Apparently, the law forms a core modus operandi of forensic accountants in their search for cooked books, and has been instrumental in unearthing some major financial frauds. According to ANZ, while China’s GDP data conformed to Benford’s Law from 1949 to 2011, in the period since then, they have not.

The inference is that the data has been rounded up to achieve a higher first digit in the data. So, while Benford’s Law as applied to second digits predicts that the numbers 7, 8 and 9 are more likely to appear than zero or 1, 2, 3 or 4, when it comes to China’s GDP data, the lower second digits are more frequent. And improbably so, according to that law. 

It’s become a piece of received wisdom that social unrest will ensue if China’s growth falls below 7%. I’m not sure where the science underlying that nugget comes from, but you get the idea. If the observations regarding China’s GDP data and conformity to Benford’s Law are sound, should growth look like it’s falling below that psychologically significant 7% level, we’re likely to get a 7.1% rather than 6.9%.

Perhaps unsurprisingly, recent research on economic data released by European Union member states points out that Greece’s data do not comply with Benford’s Law, and the European Commission suspects it may have been manipulated. Does any of this matter? Well, data move markets and comforting – but false – data can buy you breathing room from a day of reckoning.

I RECALL READING Gordon Chang’s The Coming Collapse of China about a decade ago. The author argued in the book that non-performing loans in China’s banking system would bring about the country’s financial collapse. If any of us – mainland Chinese included – had followed that advice we would have missed out on some of the juiciest investment returns available in global financial markets over that period.

Late last year, Chang claimed in an interview that China’s GDP growth rate in the third quarter had been overstated, and was closer to zero rather than the 7.4% that the Chinese authorities had reported. He based this view on weak China purchasing managers’ data and slow electricity production across the country. That was a bold claim and light years away from parsing the data using Benford’s Law. Who knows whether uber China bear Chang will eventually, like the proverbial stopped clock, be right?

But in his interview he also drew attention to something a Hong Kong-based banker mate of mine has been banging on about for years: civil unrest in the country. He says that there are about 500 serious incidents of civil unrest every day in China and they go unreported. Chang reckons there are 200,000 such incidents every year and that the Beijing central government has ceased to produce statistics on civil unrest due to the sheer number of the incidents.

CHINA’S NATIONAL BUREAU of Statistics last week released for the first time in over a decade the country’s Gini coefficient, a measure of the economic inequality between a country’s social groups. The higher the number, the higher the inequality. According to the NBS, the coefficient was 0.474 last year, down from 0.477 in 2011 and below the decade’s high of 0.491 registered in 2008. I’m tempted to invite a Benford’s Law analysis of this data, but I won’t.
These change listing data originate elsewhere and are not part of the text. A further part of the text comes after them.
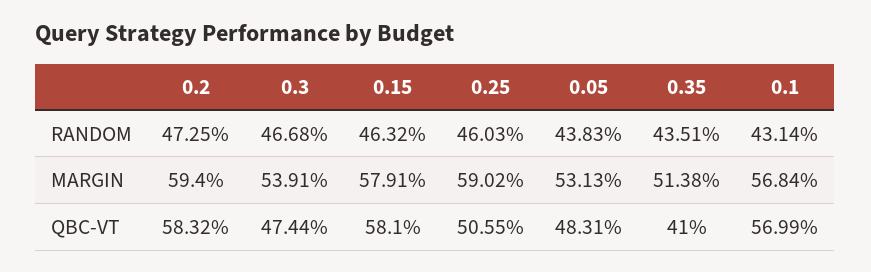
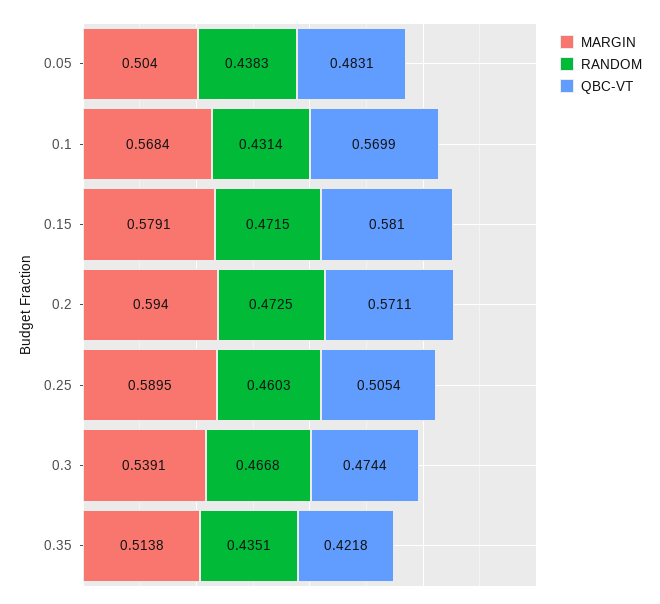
  {
    "RANDOM": {
      "0.2": 0.4725,
      "0.3": 0.4668,
-     "0.15": 0.4632,
+     "0.15": 0.4715,
      "0.25": 0.4603,
      "0.05": 0.4383,
      "0.35": 0.4351,
      "0.1": 0.4314
    },
    "MARGIN": {
      "0.2": 0.594,
      "0.3": 0.5391,
      "0.15": 0.5791,
-     "0.25": 0.5902,
+     "0.25": 0.5895,
-     "0.05": 0.5313,
+     "0.05": 0.504,
      "0.35": 0.5138,
      "0.1": 0.5684
    },
    "QBC-VT": {
-     "0.2": 0.5832,
+     "0.2": 0.5711,
      "0.3": 0.4744,
      "0.15": 0.581,
-     "0.25": 0.5055,
+     "0.25": 0.5054,
      "0.05": 0.4831,
-     "0.35": 0.41,
+     "0.35": 0.4218,
      "0.1": 0.5699
    }
  }

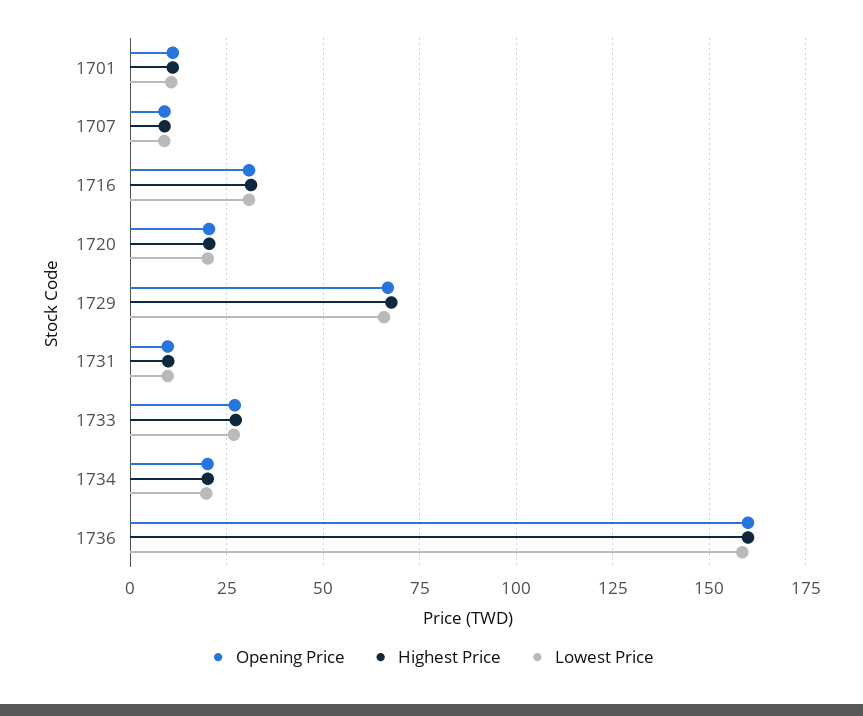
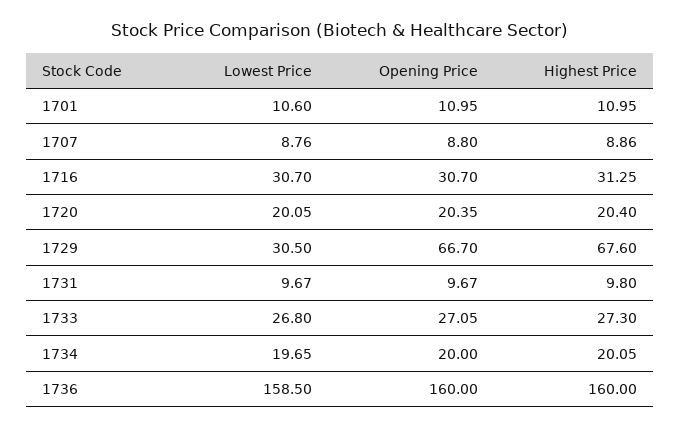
  {
    "Opening Price": {
      "1701": 10.95,
      "1707": 8.8,
      "1716": 30.7,
      "1720": 20.35,
      "1729": 66.7,
      "1731": 9.67,
      "1733": 27.05,
      "1734": 20,
      "1736": 160
    },
    "Highest Price": {
      "1701": 10.95,
      "1707": 8.86,
      "1716": 31.25,
      "1720": 20.4,
      "1729": 67.6,
      "1731": 9.8,
      "1733": 27.3,
      "1734": 20.05,
      "1736": 160
    },
    "Lowest Price": {
      "1701": 10.6,
      "1707": 8.76,
      "1716": 30.7,
      "1720": 20.05,
-     "1729": 65,
+     "1729": 30.5,
      "1731": 9.67,
      "1733": 26.8,
      "1734": 19.65,
      "1736": 158.5
    }
  }

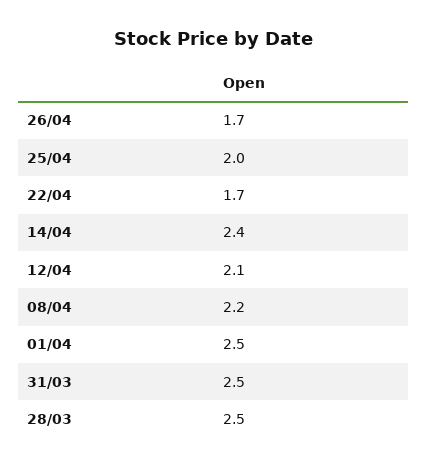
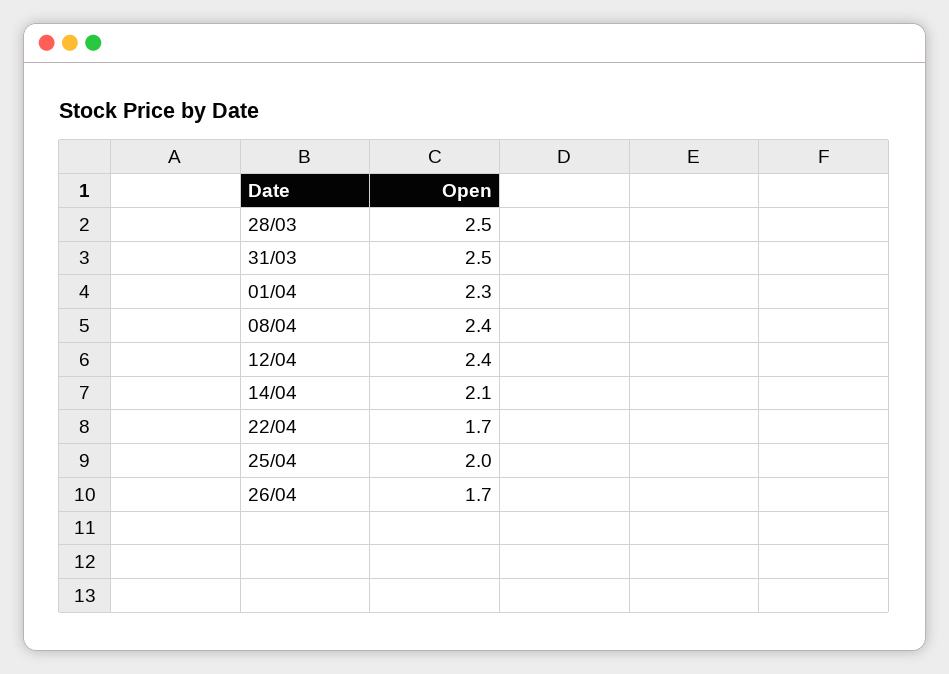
  {
    "26/04": 1.7,
    "25/04": 2,
    "22/04": 1.7,
-   "14/04": 2.4,
+   "14/04": 2.1,
-   "12/04": 2.1,
+   "12/04": 2.4,
-   "08/04": 2.2,
+   "08/04": 2.4,
-   "01/04": 2.5,
+   "01/04": 2.3,
    "31/03": 2.5,
    "28/03": 2.5
  }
I will, however, point to the official news release made by the Xinhua news agency early last month which signalled a move on the part of the Chinese authorities that had more than a whiff of North Korea about it. The agency announced that the country’s 34 satellite TV channels would have their entertainment programming reduced by two thirds.

Meanwhile each station would have to broadcast at least two hours of news programming a day. The State Administration of Radio, Film and Television decried programming that was deemed “excessive entertainment” or of “low taste”. The Xinhua release mentioned the promotion of “traditional virtues” and “core socialist values”.

I wonder if there is any connection between rising civil unrest in China and this new focus on virtues and values. Just as I wonder whether the country’s GDP data is any more reliable than the numbers trundled out of Greece and other weak EU states that help when it comes to accomplishing goals. In the latter case by facilitating the transfer of budgetary largess, in China’s by keeping the market sweet.

It might just be that the failure of China’s GDP data to conform to Benford’s Law is an indicator that the real numbers are rather different from the official numbers. Rising civil unrest might also indicate that they are, if the received wisdom is right.